Your Charter School Worked! Don't Do It Again.
Times are good for charter schools, thanks to $4 billion worth of carrots (apples?) from the Department of Education, encouraging states to lift restrictions on charters. From today's Wall Street Journal.
In recent weeks, seven states have lifted restrictions, a spokesman for the department says. Tennessee, for instance, passed a law that raises the state's limit on the number of charter schools to 90 from 50 and allows more students to qualify for entry. Illinois doubled its limit on the total number of charter schools to 120.
Good news, but this was what really caught my attention:
The Chicago Public School system has been near its limit on the number of charters it could grant. Until recently, state law limited the number of charters to 30—and only 15 were allowed to "replicate," or open multiple campuses.

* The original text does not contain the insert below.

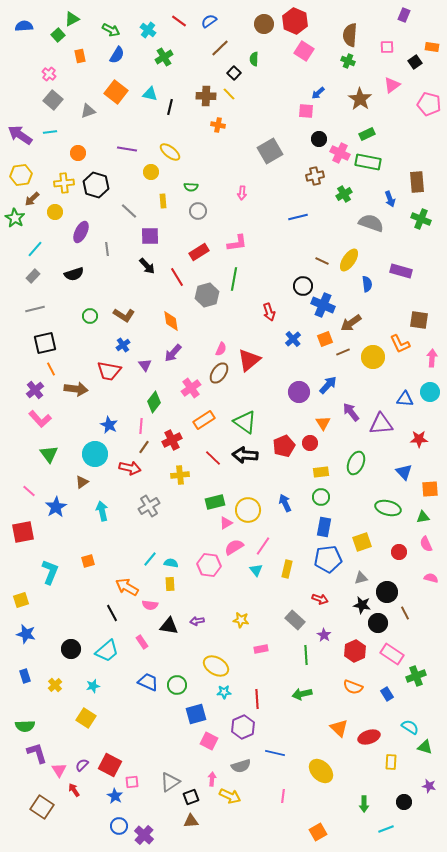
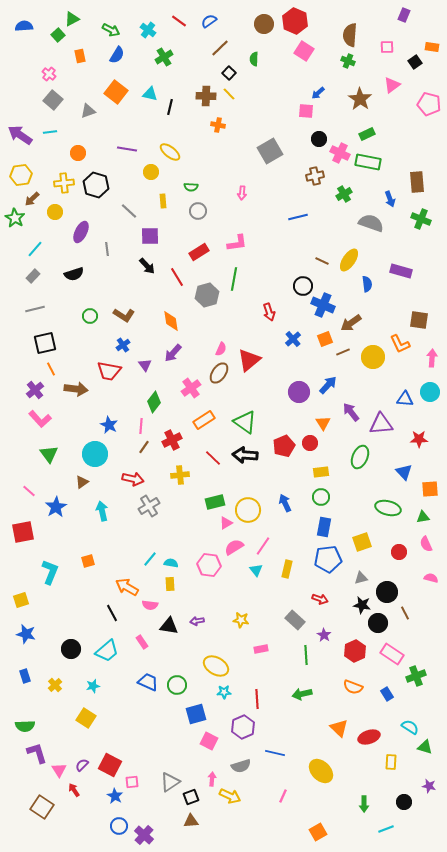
black square at (234, 73): moved 5 px left
green ellipse at (356, 463): moved 4 px right, 6 px up
red arrow at (130, 468): moved 3 px right, 11 px down
pink line at (283, 796): rotated 16 degrees clockwise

Just goes to show how very, very far charter schools are from the dream of a market-based school system. By capping the number of charters and explicitly prohibiting successful schools from opening new campuses, all the power to bring about more generalized reform is drained away. A wildly successful education entrepreneur has no hope of scaling up, and total screw up can roll cheerfully along as long as state bureaucrats renew his charter every five years. Success gets a pat on the head, and failure a slap on the wrist. Raising the cap on the number of charters from 60 to 120 (Chicago alone has 600 schools) is worth exactly bupkis in the cause of larger market reform. The gale of creative destruction is a gentle breeze, at best.
A lucky break for a few thousand kids, though.